» **Problem to solve**:
Please take the records that follow and repeat exactly the lines starting with the line with "Arla/Puck | pkt | 12 |" and going on through the line with "T t=0 β t z".

» **Data excerpts**:
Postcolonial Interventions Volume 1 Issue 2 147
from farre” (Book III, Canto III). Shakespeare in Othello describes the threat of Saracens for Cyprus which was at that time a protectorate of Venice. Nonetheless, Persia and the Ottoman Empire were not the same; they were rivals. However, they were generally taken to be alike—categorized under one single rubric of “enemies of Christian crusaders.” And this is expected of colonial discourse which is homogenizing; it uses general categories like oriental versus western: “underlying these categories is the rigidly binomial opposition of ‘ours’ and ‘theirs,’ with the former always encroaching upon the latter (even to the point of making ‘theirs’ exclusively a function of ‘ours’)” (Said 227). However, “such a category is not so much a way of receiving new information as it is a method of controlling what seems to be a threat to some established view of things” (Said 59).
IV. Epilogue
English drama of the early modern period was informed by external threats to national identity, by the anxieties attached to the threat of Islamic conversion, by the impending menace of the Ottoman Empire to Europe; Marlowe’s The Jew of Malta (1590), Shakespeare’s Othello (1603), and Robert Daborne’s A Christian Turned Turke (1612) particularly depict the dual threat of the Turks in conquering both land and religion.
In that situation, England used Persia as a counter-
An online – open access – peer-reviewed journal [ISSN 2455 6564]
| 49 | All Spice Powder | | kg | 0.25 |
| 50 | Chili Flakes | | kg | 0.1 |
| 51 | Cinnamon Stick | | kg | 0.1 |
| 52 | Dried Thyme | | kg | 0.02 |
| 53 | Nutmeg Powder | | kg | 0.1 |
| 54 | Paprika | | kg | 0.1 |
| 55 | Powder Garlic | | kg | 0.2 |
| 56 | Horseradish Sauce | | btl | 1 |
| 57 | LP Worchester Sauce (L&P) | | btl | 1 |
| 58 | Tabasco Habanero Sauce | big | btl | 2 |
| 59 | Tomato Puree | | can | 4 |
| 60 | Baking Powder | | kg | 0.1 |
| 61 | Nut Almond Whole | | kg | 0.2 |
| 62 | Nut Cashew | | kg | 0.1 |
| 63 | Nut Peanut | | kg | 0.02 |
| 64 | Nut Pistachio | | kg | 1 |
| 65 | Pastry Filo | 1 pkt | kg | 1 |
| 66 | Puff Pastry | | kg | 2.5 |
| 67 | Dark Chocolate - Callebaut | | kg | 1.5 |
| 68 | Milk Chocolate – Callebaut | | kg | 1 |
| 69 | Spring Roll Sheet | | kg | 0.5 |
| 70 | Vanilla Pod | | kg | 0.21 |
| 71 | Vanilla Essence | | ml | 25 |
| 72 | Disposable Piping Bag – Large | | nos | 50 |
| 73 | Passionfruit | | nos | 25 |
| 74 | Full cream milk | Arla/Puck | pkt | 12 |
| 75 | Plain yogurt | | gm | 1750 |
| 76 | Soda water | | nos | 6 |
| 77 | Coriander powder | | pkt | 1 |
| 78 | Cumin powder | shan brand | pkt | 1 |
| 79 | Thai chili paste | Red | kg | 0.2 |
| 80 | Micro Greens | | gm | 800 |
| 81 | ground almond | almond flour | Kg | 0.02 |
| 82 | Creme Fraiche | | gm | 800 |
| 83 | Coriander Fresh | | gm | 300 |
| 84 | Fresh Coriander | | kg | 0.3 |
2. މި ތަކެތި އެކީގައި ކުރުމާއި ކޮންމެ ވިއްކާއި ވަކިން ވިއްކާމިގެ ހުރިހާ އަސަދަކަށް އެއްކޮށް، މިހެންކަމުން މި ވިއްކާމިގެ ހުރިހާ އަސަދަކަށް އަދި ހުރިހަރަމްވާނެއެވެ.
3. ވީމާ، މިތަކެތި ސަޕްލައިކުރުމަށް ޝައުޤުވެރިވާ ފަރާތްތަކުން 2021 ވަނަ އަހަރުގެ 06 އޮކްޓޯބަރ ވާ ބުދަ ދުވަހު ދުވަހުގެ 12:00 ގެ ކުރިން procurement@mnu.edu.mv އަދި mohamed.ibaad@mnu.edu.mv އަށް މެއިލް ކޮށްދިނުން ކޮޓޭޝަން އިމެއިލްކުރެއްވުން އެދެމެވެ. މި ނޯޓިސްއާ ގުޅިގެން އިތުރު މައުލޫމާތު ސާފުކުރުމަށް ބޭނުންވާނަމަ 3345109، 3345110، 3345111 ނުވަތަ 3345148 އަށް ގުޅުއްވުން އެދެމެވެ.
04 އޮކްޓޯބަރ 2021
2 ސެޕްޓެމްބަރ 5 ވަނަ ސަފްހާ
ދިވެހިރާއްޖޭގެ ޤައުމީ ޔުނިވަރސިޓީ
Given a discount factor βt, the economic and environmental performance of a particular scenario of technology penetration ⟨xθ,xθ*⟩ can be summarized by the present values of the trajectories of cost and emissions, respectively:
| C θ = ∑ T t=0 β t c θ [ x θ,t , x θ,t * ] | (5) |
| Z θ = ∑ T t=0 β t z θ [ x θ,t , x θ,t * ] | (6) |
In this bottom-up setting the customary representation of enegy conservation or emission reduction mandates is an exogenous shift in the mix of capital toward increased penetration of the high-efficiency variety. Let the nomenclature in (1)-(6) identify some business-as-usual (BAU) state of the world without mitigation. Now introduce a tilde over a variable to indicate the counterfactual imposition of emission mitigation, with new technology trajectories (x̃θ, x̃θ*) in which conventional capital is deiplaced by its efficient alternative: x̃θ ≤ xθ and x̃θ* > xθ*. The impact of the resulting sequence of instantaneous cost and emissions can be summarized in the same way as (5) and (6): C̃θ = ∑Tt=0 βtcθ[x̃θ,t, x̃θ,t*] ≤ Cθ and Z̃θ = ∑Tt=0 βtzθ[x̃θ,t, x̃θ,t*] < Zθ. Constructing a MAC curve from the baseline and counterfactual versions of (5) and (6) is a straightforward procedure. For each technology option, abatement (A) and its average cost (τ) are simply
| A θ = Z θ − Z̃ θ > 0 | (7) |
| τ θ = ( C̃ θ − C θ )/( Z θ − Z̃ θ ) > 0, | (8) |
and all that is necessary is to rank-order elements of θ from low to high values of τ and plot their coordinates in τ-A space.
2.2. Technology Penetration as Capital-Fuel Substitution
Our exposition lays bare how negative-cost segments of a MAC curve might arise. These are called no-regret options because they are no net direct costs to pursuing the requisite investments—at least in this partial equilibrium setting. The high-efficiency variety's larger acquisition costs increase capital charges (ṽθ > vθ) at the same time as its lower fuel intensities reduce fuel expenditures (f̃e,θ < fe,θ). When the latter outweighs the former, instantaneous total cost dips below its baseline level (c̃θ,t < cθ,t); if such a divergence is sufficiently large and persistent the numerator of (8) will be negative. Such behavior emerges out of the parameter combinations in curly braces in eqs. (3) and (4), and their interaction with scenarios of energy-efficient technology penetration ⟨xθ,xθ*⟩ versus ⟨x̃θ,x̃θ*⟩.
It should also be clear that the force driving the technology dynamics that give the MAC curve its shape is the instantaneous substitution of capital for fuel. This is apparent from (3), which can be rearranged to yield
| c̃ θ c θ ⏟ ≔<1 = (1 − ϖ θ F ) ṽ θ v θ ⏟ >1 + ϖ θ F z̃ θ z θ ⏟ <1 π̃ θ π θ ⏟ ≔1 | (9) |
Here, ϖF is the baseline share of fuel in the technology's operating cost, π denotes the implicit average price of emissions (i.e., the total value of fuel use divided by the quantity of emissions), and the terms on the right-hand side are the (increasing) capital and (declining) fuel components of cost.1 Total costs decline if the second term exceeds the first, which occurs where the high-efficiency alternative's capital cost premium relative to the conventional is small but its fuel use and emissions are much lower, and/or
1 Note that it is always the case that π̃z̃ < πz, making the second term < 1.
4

» **Exercise response**:
| 74 | Full cream milk | Arla/Puck | pkt | 12 |
| 75 | Plain yogurt | | gm | 1750 |
| 76 | Soda water | | nos | 6 |
| 77 | Coriander powder | | pkt | 1 |
| 78 | Cumin powder | shan brand | pkt | 1 |
| 79 | Thai chili paste | Red | kg | 0.2 |
| 80 | Micro Greens | | gm | 800 |
| 81 | ground almond | almond flour | Kg | 0.02 |
| 82 | Creme Fraiche | | gm | 800 |
| 83 | Coriander Fresh | | gm | 300 |
| 84 | Fresh Coriander | | kg | 0.3 |
2. މި ތަކެތި އެކީގައި ކުރުމާއި ކޮންމެ ވިއްކާއި ވަކިން ވިއްކާމިގެ ހުރިހާ އަސަދަކަށް އެއްކޮށް، މިހެންކަމުން މި ވިއްކާމިގެ ހުރިހާ އަސަދަކަށް އަދި ހުރިހަރަމްވާނެއެވެ.
3. ވީމާ، މިތަކެތި ސަޕްލައިކުރުމަށް ޝައުޤުވެރިވާ ފަރާތްތަކުން 2021 ވަނަ އަހަރުގެ 06 އޮކްޓޯބަރ ވާ ބުދަ ދުވަހު ދުވަހުގެ 12:00 ގެ ކުރިން procurement@mnu.edu.mv އަދި mohamed.ibaad@mnu.edu.mv އަށް މެއިލް ކޮށްދިނުން ކޮޓޭޝަން އިމެއިލްކުރެއްވުން އެދެމެވެ. މި ނޯޓިސްއާ ގުޅިގެން އިތުރު މައުލޫމާތު ސާފުކުރުމަށް ބޭނުންވާނަމަ 3345109، 3345110، 3345111 ނުވަތަ 3345148 އަށް ގުޅުއްވުން އެދެމެވެ.
04 އޮކްޓޯބަރ 2021
2 ސެޕްޓެމްބަރ 5 ވަނަ ސަފްހާ
ދިވެހިރާއްޖޭގެ ޤައުމީ ޔުނިވަރސިޓީ
Given a discount factor βt, the economic and environmental performance of a particular scenario of technology penetration ⟨xθ,xθ*⟩ can be summarized by the present values of the trajectories of cost and emissions, respectively:
| C θ = ∑ T t=0 β t c θ [ x θ,t , x θ,t * ] | (5) |
| Z θ = ∑ T t=0 β t z θ [ x θ,t , x θ,t * ] | (6) |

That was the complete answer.